The relationship has warmed in recent months even as Ottawa’s ties with traditional ally Washington have soured following Canadian Prime Minister Mark Carney’s meeting with Chinese President Xi Jinping in Beijing in January.
Wang Yi’s short visit to Canada, which began on Thursday, was the first by a Chinese foreign minister in a decade.
“Bilateral relations have set sail anew, exchanges and cooperation across all fields have been fully restored and the major economic and trade concerns of both sides have been properly addressed,” Wang told his Canadian counterpart Anita Anand, according to the Chinese foreign ministry.
“The two sides agreed… to resume consultations on political and security issues at the foreign ministry level, as well as high-level dialogue on national security and the rule of law,” the statement said.
Beijing lowered some duties on Canadian goods this year, while Ottawa agreed to import tens of thousands of Chinese electric vehicles under preferential tariffs.

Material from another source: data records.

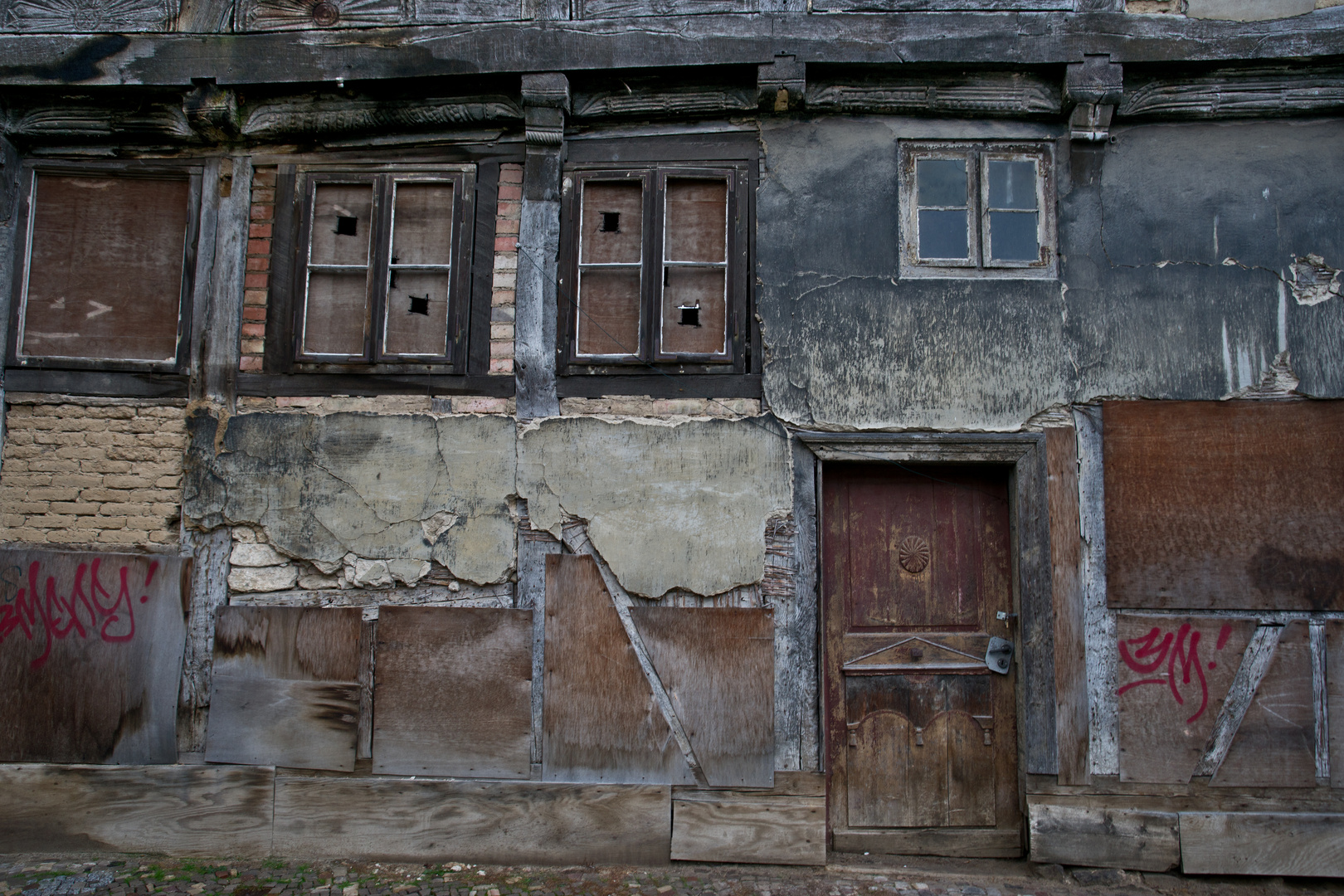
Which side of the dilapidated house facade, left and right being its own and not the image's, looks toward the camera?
front
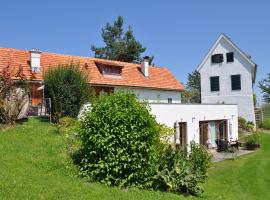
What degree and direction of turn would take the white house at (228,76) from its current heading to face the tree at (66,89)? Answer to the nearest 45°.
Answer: approximately 45° to its right

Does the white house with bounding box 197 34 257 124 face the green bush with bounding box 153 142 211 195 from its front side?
yes

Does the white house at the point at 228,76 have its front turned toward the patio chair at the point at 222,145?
yes

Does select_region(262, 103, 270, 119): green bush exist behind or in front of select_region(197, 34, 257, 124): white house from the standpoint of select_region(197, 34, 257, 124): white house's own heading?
behind

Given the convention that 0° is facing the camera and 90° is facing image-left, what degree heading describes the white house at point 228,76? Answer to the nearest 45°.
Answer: approximately 0°

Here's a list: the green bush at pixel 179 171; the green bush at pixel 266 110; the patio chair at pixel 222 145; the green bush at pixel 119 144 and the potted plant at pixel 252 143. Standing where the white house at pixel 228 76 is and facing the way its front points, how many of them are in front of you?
4
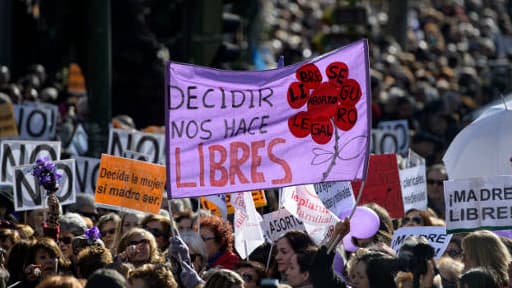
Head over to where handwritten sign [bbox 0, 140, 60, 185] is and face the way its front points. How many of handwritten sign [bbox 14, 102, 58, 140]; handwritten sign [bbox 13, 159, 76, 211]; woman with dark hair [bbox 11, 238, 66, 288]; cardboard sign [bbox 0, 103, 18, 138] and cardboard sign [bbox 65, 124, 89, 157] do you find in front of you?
2

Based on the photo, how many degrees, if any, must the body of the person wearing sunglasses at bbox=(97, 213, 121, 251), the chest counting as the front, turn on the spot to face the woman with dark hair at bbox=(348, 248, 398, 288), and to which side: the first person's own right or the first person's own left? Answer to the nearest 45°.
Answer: approximately 90° to the first person's own left

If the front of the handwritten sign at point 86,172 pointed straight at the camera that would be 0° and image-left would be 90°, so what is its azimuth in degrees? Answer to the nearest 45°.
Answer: approximately 0°

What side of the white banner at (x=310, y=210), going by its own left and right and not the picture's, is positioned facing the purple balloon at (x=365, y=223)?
left

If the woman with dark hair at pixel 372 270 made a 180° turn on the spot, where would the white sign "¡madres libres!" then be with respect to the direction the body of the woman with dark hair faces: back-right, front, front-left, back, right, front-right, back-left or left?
front
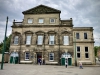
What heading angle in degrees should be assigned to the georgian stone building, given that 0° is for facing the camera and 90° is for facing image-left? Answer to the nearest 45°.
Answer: approximately 0°
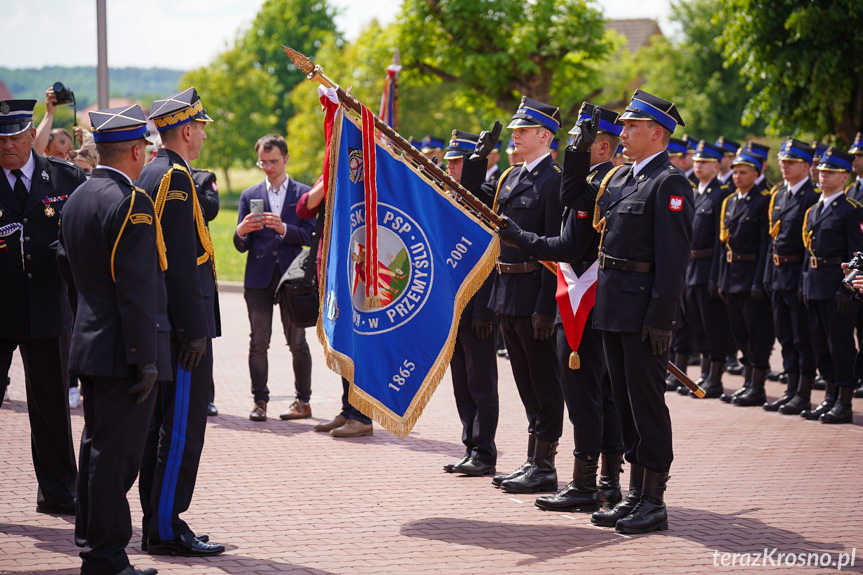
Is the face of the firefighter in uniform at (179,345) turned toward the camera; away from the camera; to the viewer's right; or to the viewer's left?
to the viewer's right

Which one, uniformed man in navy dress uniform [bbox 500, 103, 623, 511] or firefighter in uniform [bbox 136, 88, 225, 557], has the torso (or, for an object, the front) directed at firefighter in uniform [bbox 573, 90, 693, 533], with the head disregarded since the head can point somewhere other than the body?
firefighter in uniform [bbox 136, 88, 225, 557]

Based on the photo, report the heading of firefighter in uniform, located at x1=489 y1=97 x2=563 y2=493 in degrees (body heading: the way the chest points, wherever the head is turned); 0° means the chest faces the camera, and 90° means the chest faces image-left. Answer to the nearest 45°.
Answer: approximately 45°

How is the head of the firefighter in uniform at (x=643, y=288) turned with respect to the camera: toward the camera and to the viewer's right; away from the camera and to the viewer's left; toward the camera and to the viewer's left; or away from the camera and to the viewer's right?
toward the camera and to the viewer's left

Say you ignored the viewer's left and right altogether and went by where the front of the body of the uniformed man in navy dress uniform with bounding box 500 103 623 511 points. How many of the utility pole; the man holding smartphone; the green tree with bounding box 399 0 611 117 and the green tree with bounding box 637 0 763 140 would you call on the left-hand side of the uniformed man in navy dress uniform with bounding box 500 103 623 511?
0

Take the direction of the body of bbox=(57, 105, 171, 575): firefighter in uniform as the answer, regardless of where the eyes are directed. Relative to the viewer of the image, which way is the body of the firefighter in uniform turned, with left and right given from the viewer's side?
facing away from the viewer and to the right of the viewer

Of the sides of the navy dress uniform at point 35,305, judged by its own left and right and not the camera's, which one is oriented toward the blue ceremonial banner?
left

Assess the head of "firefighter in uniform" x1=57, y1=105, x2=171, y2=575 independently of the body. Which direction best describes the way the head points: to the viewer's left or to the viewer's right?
to the viewer's right

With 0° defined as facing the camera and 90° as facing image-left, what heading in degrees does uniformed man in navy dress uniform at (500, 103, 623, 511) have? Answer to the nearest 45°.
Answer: approximately 90°

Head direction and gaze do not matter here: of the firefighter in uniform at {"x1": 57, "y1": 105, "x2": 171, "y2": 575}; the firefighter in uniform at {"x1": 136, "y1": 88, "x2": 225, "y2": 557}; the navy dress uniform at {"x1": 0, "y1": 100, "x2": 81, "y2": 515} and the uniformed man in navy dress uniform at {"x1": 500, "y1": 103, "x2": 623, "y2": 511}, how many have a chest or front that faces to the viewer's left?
1

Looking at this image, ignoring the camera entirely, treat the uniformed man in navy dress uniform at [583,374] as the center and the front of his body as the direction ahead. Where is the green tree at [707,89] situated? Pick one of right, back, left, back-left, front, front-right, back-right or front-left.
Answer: right

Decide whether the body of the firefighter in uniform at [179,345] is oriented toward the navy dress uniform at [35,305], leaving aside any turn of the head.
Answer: no

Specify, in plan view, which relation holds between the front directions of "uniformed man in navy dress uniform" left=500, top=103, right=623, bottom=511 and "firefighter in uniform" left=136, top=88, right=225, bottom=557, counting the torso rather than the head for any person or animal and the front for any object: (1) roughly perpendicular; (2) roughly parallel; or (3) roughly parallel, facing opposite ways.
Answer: roughly parallel, facing opposite ways

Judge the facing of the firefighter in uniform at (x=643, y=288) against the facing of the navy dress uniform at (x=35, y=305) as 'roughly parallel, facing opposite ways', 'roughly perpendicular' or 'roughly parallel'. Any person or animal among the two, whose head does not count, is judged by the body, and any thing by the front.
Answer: roughly perpendicular

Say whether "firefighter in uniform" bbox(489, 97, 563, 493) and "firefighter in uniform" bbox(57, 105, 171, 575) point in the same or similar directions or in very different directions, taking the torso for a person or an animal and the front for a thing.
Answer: very different directions

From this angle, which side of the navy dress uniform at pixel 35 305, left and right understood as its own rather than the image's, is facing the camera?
front

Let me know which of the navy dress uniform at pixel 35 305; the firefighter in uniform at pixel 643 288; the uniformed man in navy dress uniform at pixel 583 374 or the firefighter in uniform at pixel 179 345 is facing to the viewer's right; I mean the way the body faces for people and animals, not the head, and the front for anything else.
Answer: the firefighter in uniform at pixel 179 345

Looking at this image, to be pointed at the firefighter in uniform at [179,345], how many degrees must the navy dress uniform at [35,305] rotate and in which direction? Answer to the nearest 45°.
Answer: approximately 45° to its left

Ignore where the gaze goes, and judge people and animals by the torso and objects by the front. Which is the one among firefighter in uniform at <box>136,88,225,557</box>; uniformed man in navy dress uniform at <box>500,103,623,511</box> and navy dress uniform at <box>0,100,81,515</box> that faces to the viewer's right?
the firefighter in uniform

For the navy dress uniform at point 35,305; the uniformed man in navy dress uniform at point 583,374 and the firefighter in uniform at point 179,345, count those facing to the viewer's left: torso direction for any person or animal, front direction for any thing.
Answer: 1
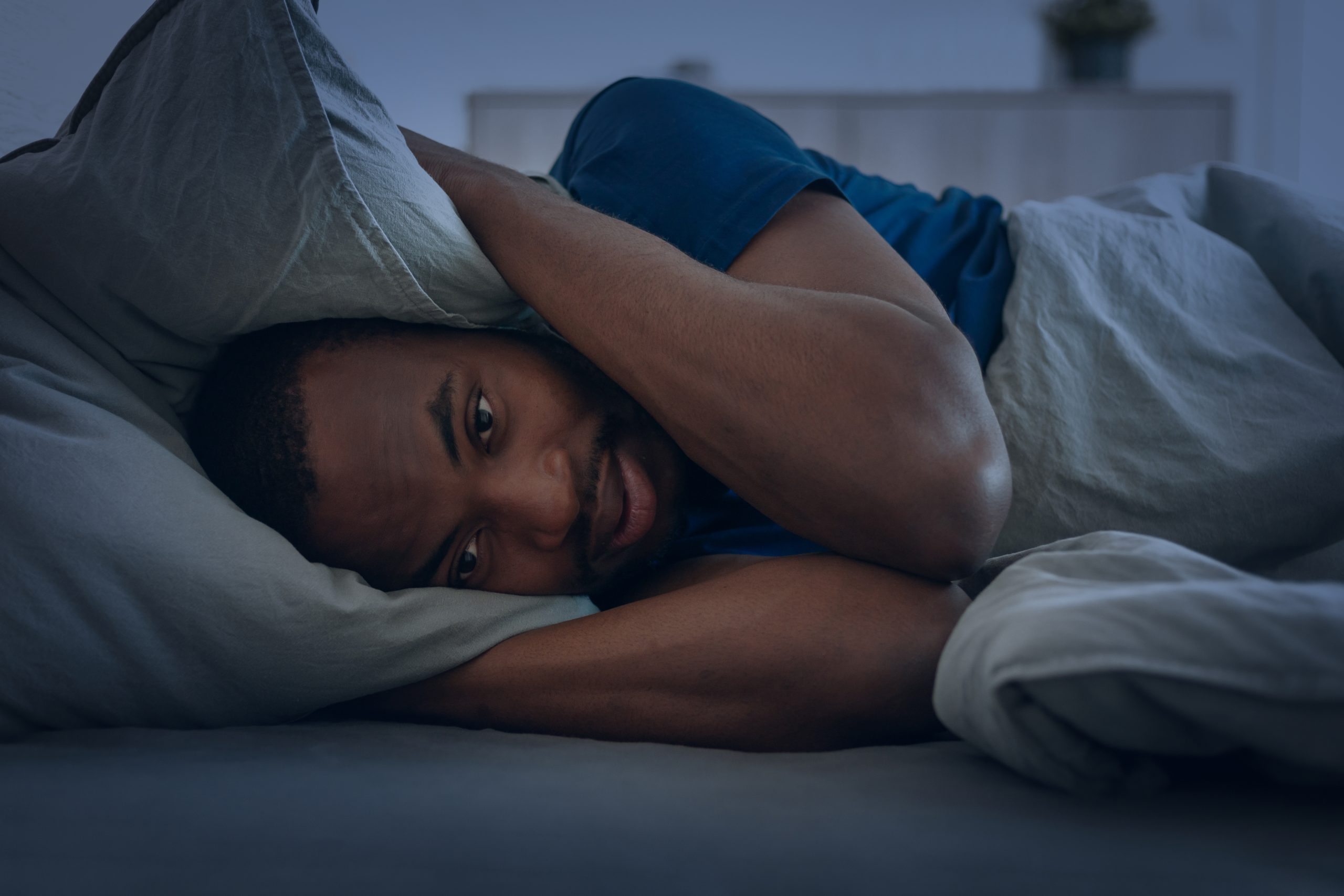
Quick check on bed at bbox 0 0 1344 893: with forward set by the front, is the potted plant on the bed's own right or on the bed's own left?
on the bed's own left

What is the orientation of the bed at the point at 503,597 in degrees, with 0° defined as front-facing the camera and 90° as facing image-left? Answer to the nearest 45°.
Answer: approximately 270°
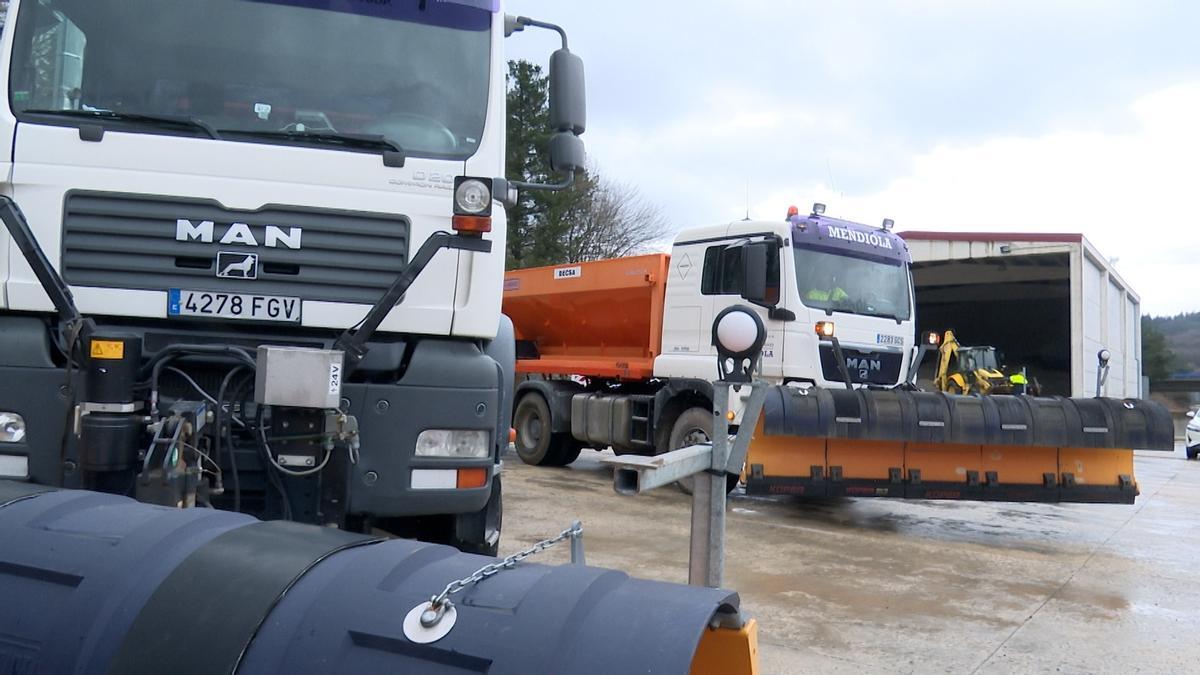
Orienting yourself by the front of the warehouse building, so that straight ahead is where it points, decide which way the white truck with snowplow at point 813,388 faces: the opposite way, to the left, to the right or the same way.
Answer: to the left

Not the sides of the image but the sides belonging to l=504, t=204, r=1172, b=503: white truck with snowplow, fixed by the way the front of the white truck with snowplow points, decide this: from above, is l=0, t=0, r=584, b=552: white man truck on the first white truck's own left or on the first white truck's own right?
on the first white truck's own right

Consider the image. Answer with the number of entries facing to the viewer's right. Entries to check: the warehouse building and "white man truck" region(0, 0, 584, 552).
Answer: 0

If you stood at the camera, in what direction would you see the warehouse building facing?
facing the viewer and to the left of the viewer

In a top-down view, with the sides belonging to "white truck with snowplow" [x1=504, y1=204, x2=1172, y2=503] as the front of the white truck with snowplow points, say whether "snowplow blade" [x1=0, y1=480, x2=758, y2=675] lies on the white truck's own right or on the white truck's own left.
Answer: on the white truck's own right

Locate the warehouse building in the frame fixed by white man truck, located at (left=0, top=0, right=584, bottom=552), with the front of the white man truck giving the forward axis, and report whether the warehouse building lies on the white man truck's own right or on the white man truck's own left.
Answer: on the white man truck's own left

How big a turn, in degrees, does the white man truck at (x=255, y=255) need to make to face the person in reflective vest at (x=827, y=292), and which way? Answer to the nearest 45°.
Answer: approximately 135° to its left

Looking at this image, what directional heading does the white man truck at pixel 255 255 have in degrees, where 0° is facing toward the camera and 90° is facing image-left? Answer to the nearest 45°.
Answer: approximately 0°

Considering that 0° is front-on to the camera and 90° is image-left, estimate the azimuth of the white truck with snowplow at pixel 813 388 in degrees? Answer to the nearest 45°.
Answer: approximately 315°

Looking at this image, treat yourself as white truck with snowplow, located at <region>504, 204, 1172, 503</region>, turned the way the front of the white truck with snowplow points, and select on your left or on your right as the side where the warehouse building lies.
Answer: on your left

Canada’s arrest of a Chinese executive at Huawei in 2018 led China to retaliate, plunging relations into a deep freeze.
Ties were strained further over allegations of Chinese interference in Canadian elections in 2019 and 2021, which Beijing denied.
Wang acknowledged that there had been “twists and turns” in the China-Canada relationship over the past several years.
According to China’s foreign ministry, Anand told Wang that Canada was “looking forward to increasing exports to China by 50 percent before 2030”.
Bilateral trade between the countries reached nearly $90 billion in 2025, up 4.9 percent year-on-year, according to analysis by the University of Alberta, as Canadian exports to China surged by 13.8 percent.